La parola magicamente esatta per definire la solerzia dei subalterni pronti a convocare i pompieri affinché rimuovano uno striscione polemico verso – metti – un ministro degli Interni, piazzato a Brembate (provincia di Bergamo) tra finestra e balcone di un privato cittadino dissidente, se non refrattario alla protervia arbitraria dell’autorità costituita, c’è, e risponde plasticamente alla “cupiditas serviendi”, puro desiderio di servire, per estensione, d’esser servi.
Solerzia, appunto, ma anche qualcosa di molto più corposo, convincente, “massiccio”, giusto per usare un lessico da camerata o fureria di caserma, quasi a voler dire al “principale” che si è scelto di blandire: “… Guardami, sono il tuo buttafuori perfetto, all’occorrenza, volendo, a un tuo cenno, perfino pronto a farmi mazziere, manganellatore, “muso nero”, “tonton macoute”, scegli tu…”.
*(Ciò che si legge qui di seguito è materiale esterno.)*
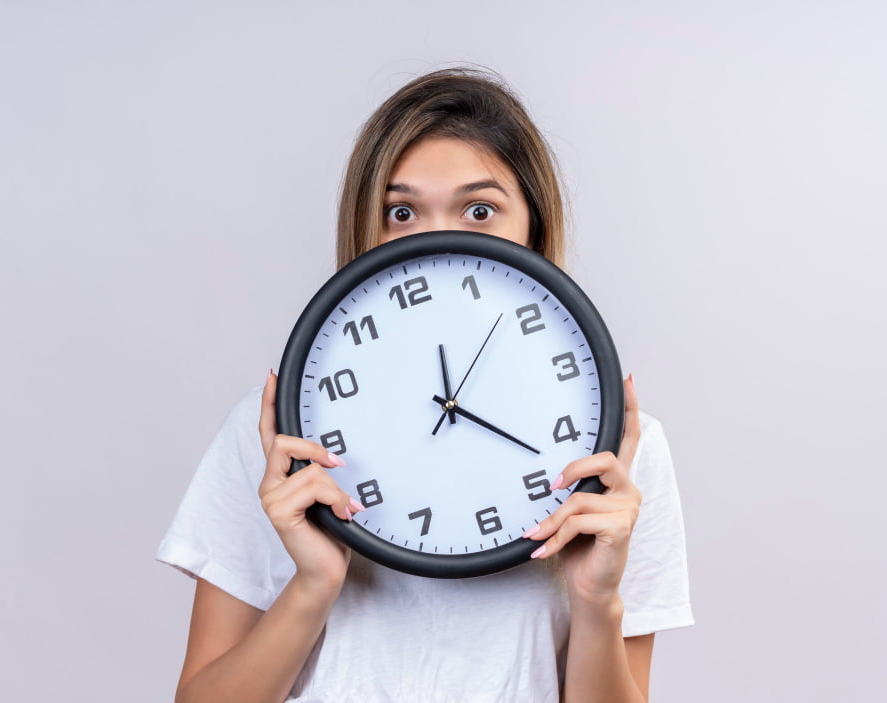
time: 12:22
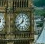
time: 12:38
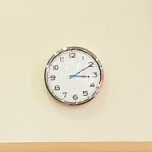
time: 3:10
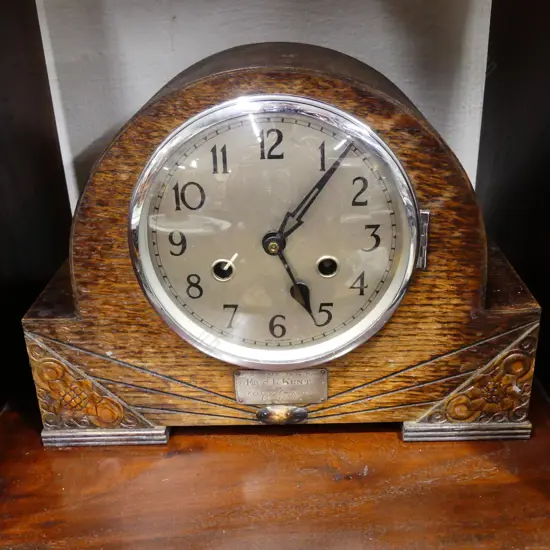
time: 5:06
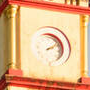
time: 2:08
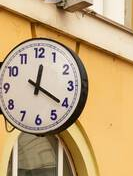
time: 12:20
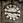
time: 2:45
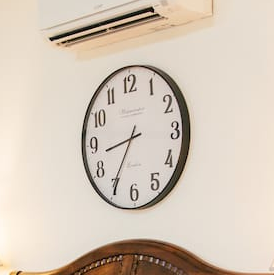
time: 8:35
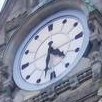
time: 4:32
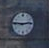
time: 2:46
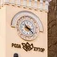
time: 4:22
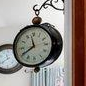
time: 11:40
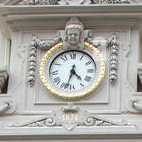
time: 4:33
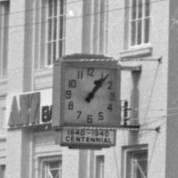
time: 1:06
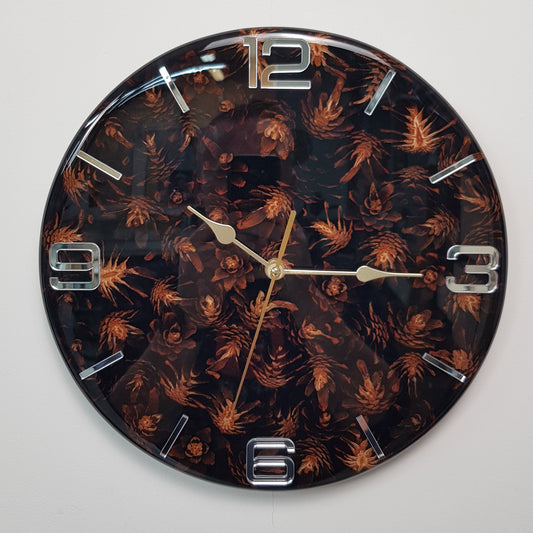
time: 10:15
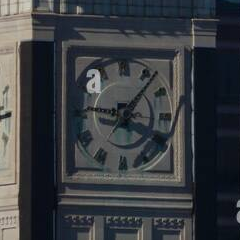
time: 9:07
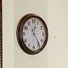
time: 12:24
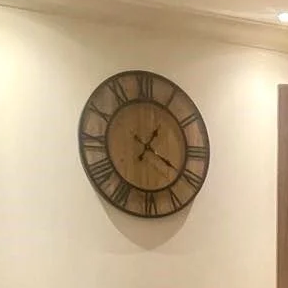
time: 1:20
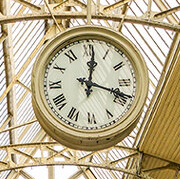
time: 12:18
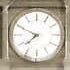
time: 7:49
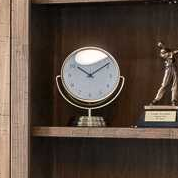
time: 10:09
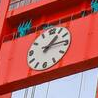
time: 1:13
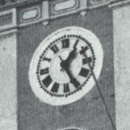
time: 1:25
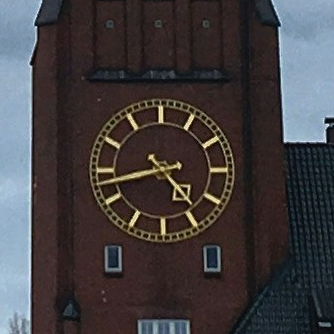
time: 4:42
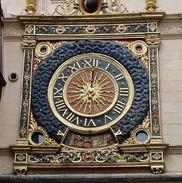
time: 9:01
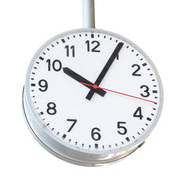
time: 10:04
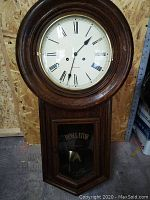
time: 1:32
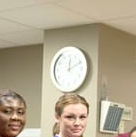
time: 12:10
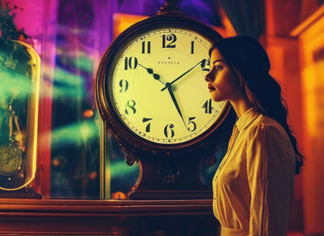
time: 10:26
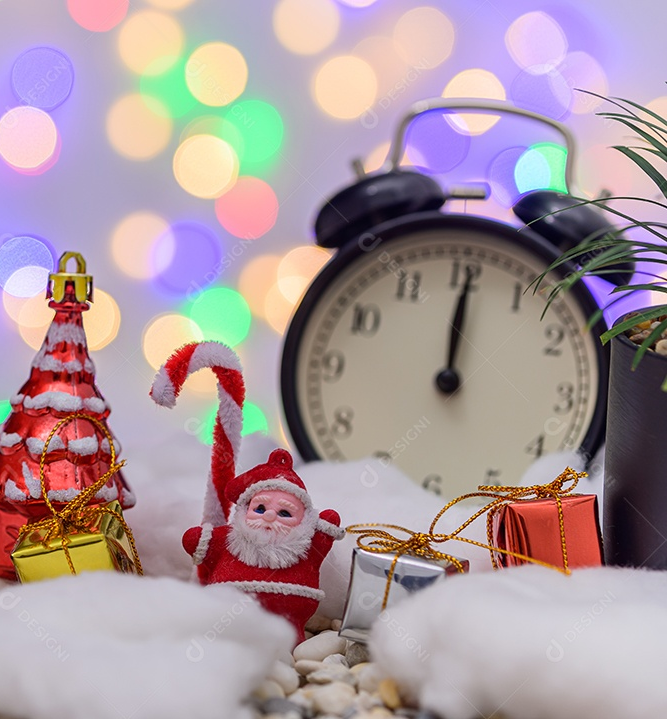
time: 12:00
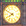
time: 7:50
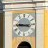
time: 8:45
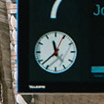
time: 11:38
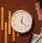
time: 12:22
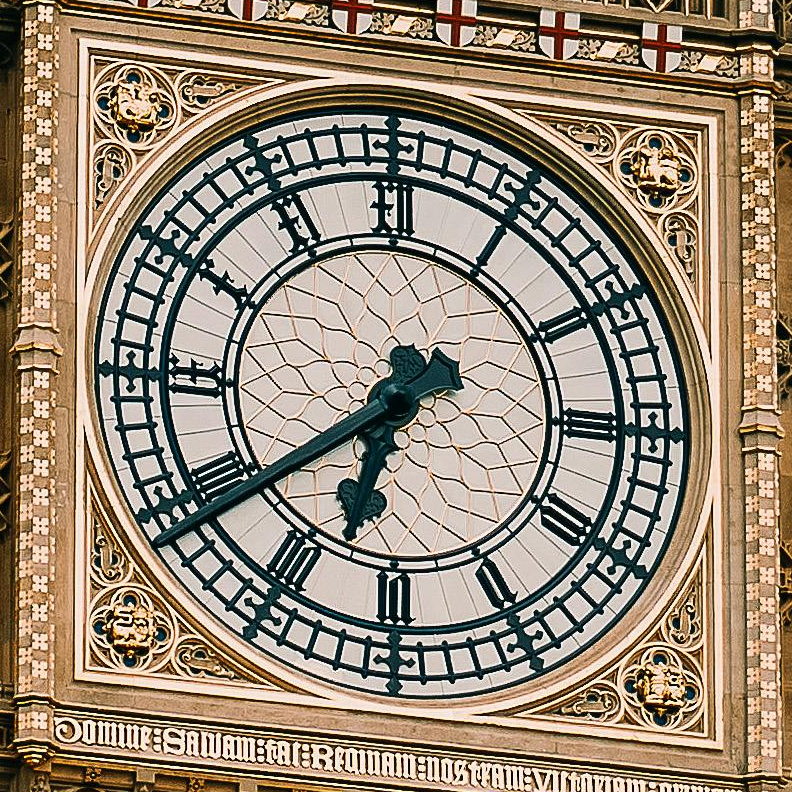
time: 6:38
In questo genere di edificanti circostanze, importa poco che il diretto interessato, il Capitano destinatario della presunta offesa, muova un dito, indichi l’oggetto della stessa, affinché si levi alto il nitrito dei subalterni, dei serventi al pezzo, in questi casi, sempre da parte del corpo di guardia, è sufficiente la sensazione che la democrazia, il diritto al dissenso, a manifestare opinioni contrarie al più ottuso senso comune dell’autorità costituita siano un semplice abuso, condotte inaccettabili da censurare.
Non è un caso d’altronde che la macchina propagandistica messa a punto dai giovani moschettieri di Salvini Matteo, lì al lavoro a maggior gloria del principale, per stessa ammissione del moschettiere capo addetto agli stantuffi telematici, tal Morisi Luca, si chiami “La Bestia”.